Thursday, 25 June 2009

Balawan and Batuan Ethnic Fusion

Last night I went to see Balawan with his group Batuan Ethnic Fusion at Café Bunuté. I'd previously stumbled upon him when surfing YouTube for 'Indonesian Music', as you do; this crazy talented young superfast Bali guitarist with the double-necked double-handed hammer style, often in duet with a couple of guys playing kotekan riffs on a small saron-type instrument.

The gig itself was free; obviously as it was a café they were expecting to make money from food and drinks. They looked a bit askance at me, one guy on his own who was obviously intending to nurse one cup of coffee all night, and shoved me at a table at the back, but that's ok, kind of expected.

For the first couple of numbers there was very little in the way of 'ethinic fusion'; what we got instead was a jazz trio of guitar bass and drums. The first number was the blues 'Stolen Moments', in a kind of rock/jazz style, with quite an original arrangment of the tune. Balawan's facility with the two-handed hammer style is quite astonishing, flying around bebop and post-bop licks without ever touching the pick. The next number again was done in quite an original way, it wasn't until Balawan started singing that I was able to pin the tune as 'Nature Boy'.

Yes, singing; and quite a nice light, high voice he has too, which he used on this number in a passage of George Benson-style unison scatting along with his solo. Again, original thinking on the next arrangement, which was a clever blend of a Coltrane minor blues (the name of which escapes me) played on a horn sound with (presumably) a midi pickup on the guitar, combined with 'It's Allright With Me', which again Balawan sang.

Finally we got the ethnic fusion; out came the three 'traditional' musicians, one playing mainly ceng-ceng, while the other two mostly played kotekan on a small (diatonically tuned?) two-octave saron-thing. This was obviously original material, kind of prog-jazz plus crazy high speed melodies on the saron-thing. (As a gamelan nerd I was interested to note that the very fastest material was executed as a straight on-off imbal, rather than syncopated interlocking part.)

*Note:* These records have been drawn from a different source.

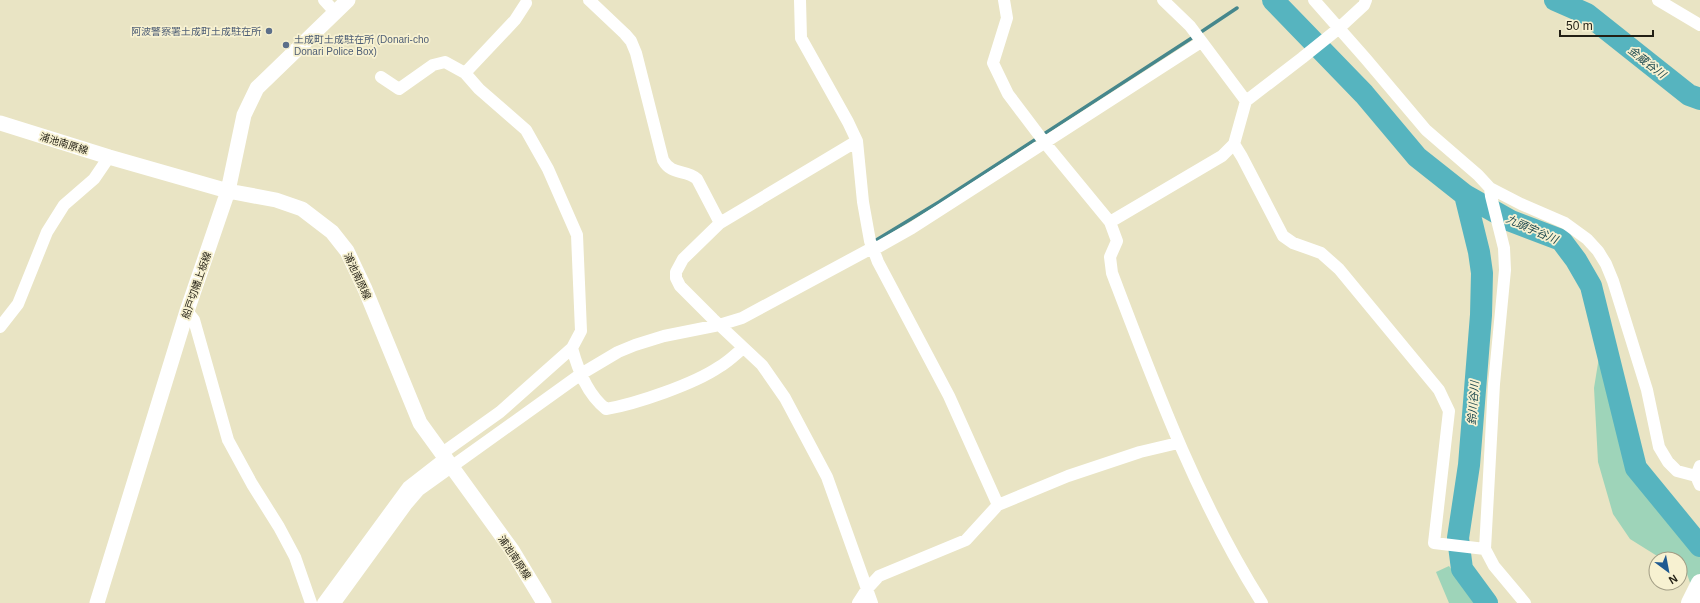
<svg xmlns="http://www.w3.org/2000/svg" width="1700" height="603" viewBox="0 0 1700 603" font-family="Arial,'Noto Sans JP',sans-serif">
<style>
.green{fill:#9ed4b9}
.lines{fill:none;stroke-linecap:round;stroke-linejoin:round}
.stream{stroke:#46878c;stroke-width:3.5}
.river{stroke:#56b4bf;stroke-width:22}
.minor{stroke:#fff;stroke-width:12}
.major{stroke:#fff;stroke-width:15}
.highway{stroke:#fff;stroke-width:18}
.service-dot{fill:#5c6f8a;stroke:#f7f1d1;stroke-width:1.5}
.labels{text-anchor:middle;stroke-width:3.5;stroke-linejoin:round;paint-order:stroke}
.service-label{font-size:10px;fill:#4e5e75;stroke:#f7f1d1;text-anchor:end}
.street-label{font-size:10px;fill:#221f14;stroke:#f7f1d1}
.water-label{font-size:11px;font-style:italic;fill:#204b50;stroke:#f7f1d1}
</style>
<rect width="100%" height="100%" fill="#e9e4c4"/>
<path class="green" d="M1599 357 1629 473 1662 516 1695 553 1700 555V603H1697L1687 574 1680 570V559H1662L1630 539 1613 514 1598 462 1594 388Z
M1449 566 1474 603H1449L1436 572Z"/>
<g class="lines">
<path class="stream" d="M873 242 939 202 1201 32 1237 8"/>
<path class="river" d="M1273 0 1364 94 1417 157 1465 195 1511 221 1561 240 1576 260 1591 286 1636 468 1700 546
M1555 0 1587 14 1689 95 1700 99
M1465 195 1479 252 1482 273 1481 315 1469 465 1458 538 1462 569 1487 603"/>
<path class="minor" d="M324 0 335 12
M589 0 625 34 631 41 636 53 663 160C672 176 685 169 697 179L720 223
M800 0 801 38 848 122 857 141 863 202 870 241 878 262 949 396 998 505
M1004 0 1007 18 993 63 1008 94 1045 143 1110 222 1117 241 1110 257 1112 273C1155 386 1197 500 1262 603
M1163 0 1190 26 1246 101
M1314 0 1366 59 1426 130 1478 175 1490 188 1521 204 1565 223 1587 239 1598 251 1606 264 1613 281 1647 390 1659 447 1668 462 1677 471 1696 476
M1658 0 1700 25
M465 73 515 20 526 3
M381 77 399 89 433 65 445 62 465 73 479 89 526 130 548 169 577 235 581 331 572 348 500 412 441 454
M857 141 720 223 683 259 676 272V278L680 286 713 319 762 365 785 398 827 477 872 603
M1234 144 1242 157 1283 236 1293 243 1321 253 1339 269 1439 390 1449 411 1434 543 1485 549
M1490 188 1491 196 1504 248 1505 270 1494 384 1485 549 1494 566 1525 603
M1110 222 1222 156 1234 144 1246 101 1302 58 1338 29 1364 5 1366 0
M873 250 912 228 1201 42
M187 311 194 320 228 440 252 484 279 527 295 557 311 603
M0 327 18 304 47 232 64 205 94 179 109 157
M572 348C578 370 587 394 606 409 636 404 694 384 719 367 728 362 736 354 743 348
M1700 466 1696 476 1700 485
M323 603 408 487 444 459
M335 603 407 504 419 490 581 374 618 352 635 345 664 336 719 325 742 318 872 248
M858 603 867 589 879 576 966 540 998 505 1068 476 1140 452 1178 443"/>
<path class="major" d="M0 123 109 157 228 191 276 200 302 209 332 232 347 251 365 289 420 423 512 550 544 603
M97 603 187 311 228 191 244 115 257 88 348 0"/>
<path class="highway" d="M1690 603 1700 583"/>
</g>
<g class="service-dot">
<circle cx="269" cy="31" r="4"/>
<circle cx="286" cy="45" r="4"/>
</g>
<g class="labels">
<g class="service-label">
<text x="261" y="35">阿波警察署土成町土成駐在所</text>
<text x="294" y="43" text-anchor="start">土成町土成駐在所 (Donari-cho<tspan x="294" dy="12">Donari Police Box)</tspan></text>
</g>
<g class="street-label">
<text transform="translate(64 143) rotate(17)" y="4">浦池南原線</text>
<text transform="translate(358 276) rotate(65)" y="4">浦池南原線</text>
<text transform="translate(196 285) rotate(-71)" y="4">船戸切幡上板線</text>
<text transform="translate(515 557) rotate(56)" y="4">浦池南原線</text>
</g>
<g class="water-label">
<text transform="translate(1647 62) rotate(38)" y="4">金蔵谷川</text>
<text transform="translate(1532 229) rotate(24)" y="4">九頭宇谷川</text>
<text transform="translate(1473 403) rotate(-86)" y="4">鈴川谷川</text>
</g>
</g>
<g transform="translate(1668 571) rotate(148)"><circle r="19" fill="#f7f1d1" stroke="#a29d85"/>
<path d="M0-3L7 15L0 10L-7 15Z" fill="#1f5a91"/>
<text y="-6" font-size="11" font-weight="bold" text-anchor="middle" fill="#221f14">N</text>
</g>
<path d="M1560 30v6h93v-6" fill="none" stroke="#221f14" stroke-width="2"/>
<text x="1566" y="30" font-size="12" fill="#221f14" stroke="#f7f1d1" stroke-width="3" paint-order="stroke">50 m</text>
</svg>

I was getting seriously worried about the bad-taste quotient when Balawan kicked off the next song with... a sitar sound. But, once again, he's got a real knack for putting things together in a way which catches you out, this turned out to be a version of 'Summertime'. And, when he got around to soloing, it was evident that he studied or at least listened closely to sitar music, because he was actually playing sitar-type licks; which makes it ok, I guess.

There was more; jazz standards, more original jazz-o-tekan pieces, including a number which went from kecak to an extended duet between Balawan on sampled wadon sounds duetting with an actual wadon drummer. Towards the end, the gig went a bit more crowd-pleasing, with Bob Marley numbers, 'Route 66', 'St Thomas'. I left around about the time they were playing 'Quando Quando Quando'.

Overall, several different ways of looking at this. The guy is obviously so naturally talented, and has obviously also studied and internalised a vast range of musics; there is nothing he cannot play, there is nothing he cannot hear. He also seems to have a refreshing lack of sense of taste or appropriateness, which allows him to put things next to one another in quite unexpected ways. He has no limits, he just does as he pleases, and it's always a great thing when a creative musician feels able to do that.

On the other hand, there is that kind of fundamental problem with the guitar, the way it puts too much power in the hands of one person - in this case both hands, with a fistfull of notes in both. With a gig like this you have to be prepared to endure a large amount of, to use a technical term, widdling. I kind of liked it.